* REQUIRED ACTIONS *
A) Answer these questions using the news report:
(i) How many of GERB's MPs did Borissov offer to Slavi Trifonov?
(ii) Where was Borissov visiting when he said he would not take his parliamentary seat?
(iii) Which two ministers raised the possibility of a GERB nominee for Prime Minister other than Borissov?
B) Return the part of the news report from "Borissov refuses to" up to and including "for the autumn.", copying it word for word.

* PASSAGE *
▬▬▬

Political tensions intensified on Thursday as the six parties elected to parliament exchanged fire. Yesterday, outgoing Prime Minister Boyko Borissov "offered" the leader of the runner-up party "There is such a party" Slavi Trifonov ten of GERB's MPs in order to allow him to form a government and "assume political responsibility". In a brief response over Facebook, Mr Trifonov - who has not made public statements since the Sunday vote - said that he and his party would follow the Constitution and make their proposal for cabinet after GERB.
Borissov refuses to takes his seat as MP in an "all-out" bid for power
During a morning visit to the Rila Monastery, Mr Borissov announced he would not take his parliamentary seat and therefore not take advantage of the immunity from investigation it brings. So either the outgoing Prime Minister is preparing to either make a final, all-out attempt to retain power for a fourth mandate, or he will finally retire from politics - at least for the time being. Yesterday, two ministers from his cabinet - Denitsa Sacheva and Ekaterina Zaharieva - mentioned for the first time the possibility that somebody other than Mr Borissov might be the new GERB nominee for Prime Minister. It is also not inconceivable that Mr Borissov is mulling a presidential bid for the autumn.

▬▬▬

[Saved data entries]
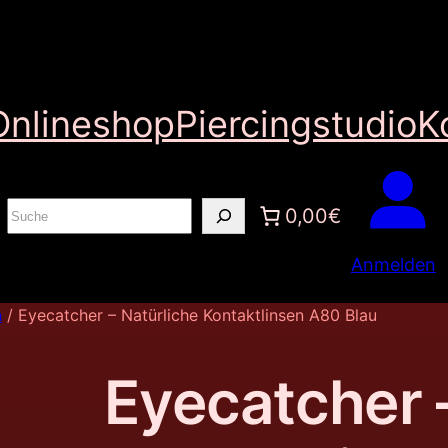
Onlineshop
Piercingstudio
K
S
0,00€
u
Anmelden
c
h
n
/ Eyecatcher – Natürliche Kontaktlinsen A80 Blau
e
n
Eyecatcher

▬▬▬

* ANSWERS GIVEN *
A)
(i) Ten
(ii) The Rila Monastery
(iii) Denitsa Sacheva and Ekaterina Zaharieva

B)
Borissov refuses to takes his seat as MP in an "all-out" bid for power
During a morning visit to the Rila Monastery, Mr Borissov announced he would not take his parliamentary seat and therefore not take advantage of the immunity from investigation it brings. So either the outgoing Prime Minister is preparing to either make a final, all-out attempt to retain power for a fourth mandate, or he will finally retire from politics - at least for the time being. Yesterday, two ministers from his cabinet - Denitsa Sacheva and Ekaterina Zaharieva - mentioned for the first time the possibility that somebody other than Mr Borissov might be the new GERB nominee for Prime Minister. It is also not inconceivable that Mr Borissov is mulling a presidential bid for the autumn.